Detecting anchored fish aggregating devices (FADs) and estimating use patterns from vessel tracking data in small scale tuna fisheries in Indonesia.

Supervisors: Britta D Hardesty, Chris Wilcox (Commonwealth Scientific and Industrial Research Organization, Tasmania).
Fishing demand is increasing linearly with the growth of the global human population. To respond to this increased demand, fishers have been looking for new fishing methods and technologies aimed to maximise fish extraction from the world’s oceans. The behaviour of fish, especially pelagic fish which aggregate underneath floating objects, has encouraged fishers to create artificial floating objects. These artificial objects that attract fish are called Fish Aggregative Devices (FADs) and they have helped the significant growth of world capture fisheries production by increasing fishing efficiency. However, the massive deployment of FADs in recent years has given rise to concern about the potential for negative consequences associated with FAD (over)fishing.

Fisheries authorities and regional fisheries management organizations (RFMO) have tried to manage the use of FADs in both coastal and high seas. However, due to illegal deployment and technical difficulties, FAD management is difficult. Moreover, due to the competitive nature of the fishing industry, fishing companies and individual fishers tend to avoid disclosing their FADs number and locations. This makes estimating the numbers of FADS as well as monitoring and managing FADs complex and difficult.

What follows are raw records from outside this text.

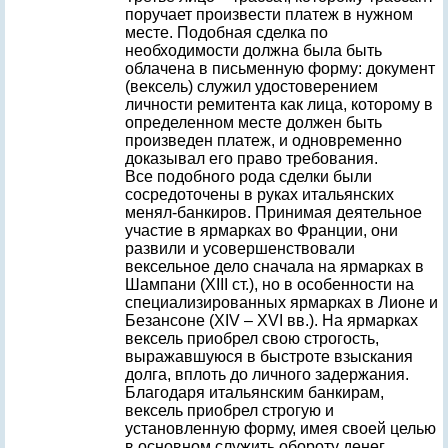
поручает произвести платеж в нужном
месте. Подобная сделка по
необходимости должна была быть
облачена в письменную форму: документ
(вексель) служил удостоверением
личности ремитента как лица, которому в
определенном месте должен быть
произведен платеж, и одновременно
доказывал его право требования.
Все подобного рода сделки были
сосредоточены в руках итальянских
менял-банкиров. Принимая деятельное
участие в ярмарках во Франции, они
развили и усовершенствовали
вексельное дело сначала на ярмарках в
Шампани (XIII ст.), но в особенности на
специализированных ярмарках в Лионе и
Безансоне (XIV – XVI вв.). На ярмарках
вексель приобрел свою строгость,
выражавшуюся в быстроте взыскания
долга, вплоть до личного задержания.
Благодаря итальянским банкирам,
вексель приобрел строгую и
установленную форму, имея своей целью
в основном служить обороту денег.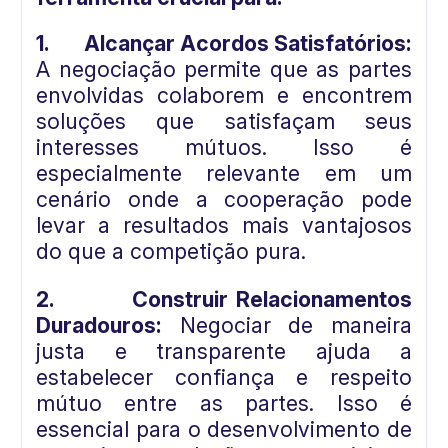
1.
Alcançar Acordos Satisfatórios:
A negociação permite que as partes
envolvidas colaborem e encontrem
soluções que satisfaçam seus
interesses mútuos. Isso é
especialmente relevante em um
cenário onde a cooperação pode
levar a resultados mais vantajosos
do que a competição pura.
2.
Construir Relacionamentos
Duradouros:
Negociar de maneira
justa e transparente ajuda a
estabelecer confiança e respeito
mútuo entre as partes. Isso é
essencial para o desenvolvimento de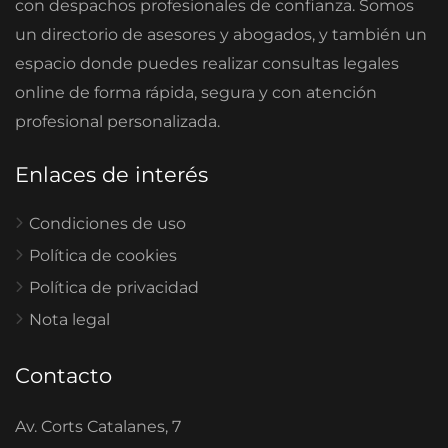
con despachos profesionales de confianza. Somos
un directorio de asesores y abogados, y también un
espacio donde puedes realizar consultas legales
online de forma rápida, segura y con atención
profesional personalizada.
Enlaces de interés
Condiciones de uso
Política de cookies
Política de privacidad
Nota legal
Contacto
Av. Corts Catalanes, 7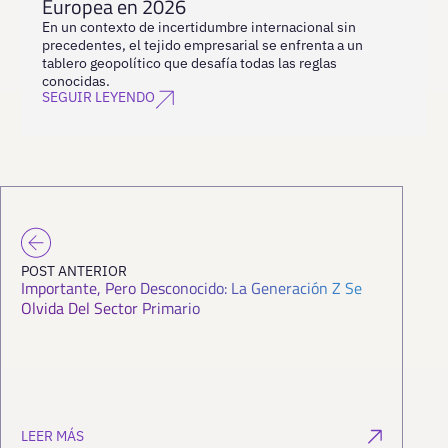
Europea en 2026
En un contexto de incertidumbre internacional sin
precedentes, el tejido empresarial se enfrenta a un
tablero geopolítico que desafía todas las reglas
conocidas.
SEGUIR LEYENDO
POST ANTERIOR
Importante, Pero Desconocido: La Generación Z Se
Olvida Del Sector Primario
LEER MÁS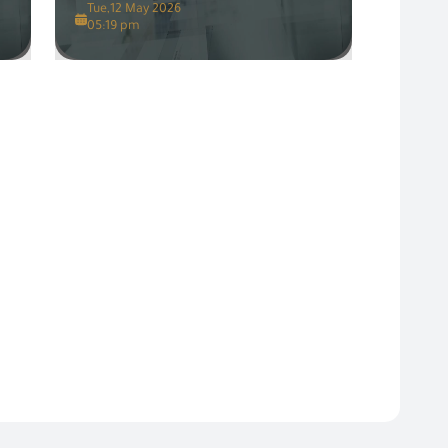
Tue,12 May 2026
05:19 pm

Regulatory changes in some parts of the world means that fishing vessels are required to have tracking devices to monitor their movements. However, in some regions, tracking of small-scale fishing vessels is voluntary. In three provinces in Indonesia, small-scale fishing vessels have opted to adopt a voluntary tracking program over the last two years. Based on their tracking data, we tried to detect the location and the use pattern of FADs and to estimate the catch rate and the number of FADs in use from the vessel movement.

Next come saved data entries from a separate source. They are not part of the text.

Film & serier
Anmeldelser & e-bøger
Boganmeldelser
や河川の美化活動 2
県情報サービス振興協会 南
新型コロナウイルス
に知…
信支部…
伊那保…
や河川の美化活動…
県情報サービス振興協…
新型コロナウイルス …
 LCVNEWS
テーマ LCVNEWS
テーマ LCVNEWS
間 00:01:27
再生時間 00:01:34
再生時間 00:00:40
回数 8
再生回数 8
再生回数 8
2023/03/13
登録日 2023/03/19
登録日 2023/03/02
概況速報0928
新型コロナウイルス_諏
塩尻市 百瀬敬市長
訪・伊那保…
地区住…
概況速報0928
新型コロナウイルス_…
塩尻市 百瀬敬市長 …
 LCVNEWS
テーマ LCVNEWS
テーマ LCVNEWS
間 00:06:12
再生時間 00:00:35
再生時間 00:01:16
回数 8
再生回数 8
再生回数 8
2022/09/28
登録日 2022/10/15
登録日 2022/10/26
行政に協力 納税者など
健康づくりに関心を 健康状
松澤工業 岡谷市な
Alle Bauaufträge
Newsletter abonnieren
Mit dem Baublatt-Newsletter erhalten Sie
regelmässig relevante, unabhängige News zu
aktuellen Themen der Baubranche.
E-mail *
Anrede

A total of 48 FADs were detected as being visited by 34 fishing vessels from August 2016- January 2018. We learned that sharing FADs among vessels is common practice and that some FADs were visited multiple times in a year. We also identified that some FADs are visited over the course of more than one year, indicating that the lifetime of an individual FAD may exceed one year. Furthermore, results from the general additive model (GAM) showed that the length of the trip was more correlated to the total catch than was the number of FADs visited by a vessel in a single trip.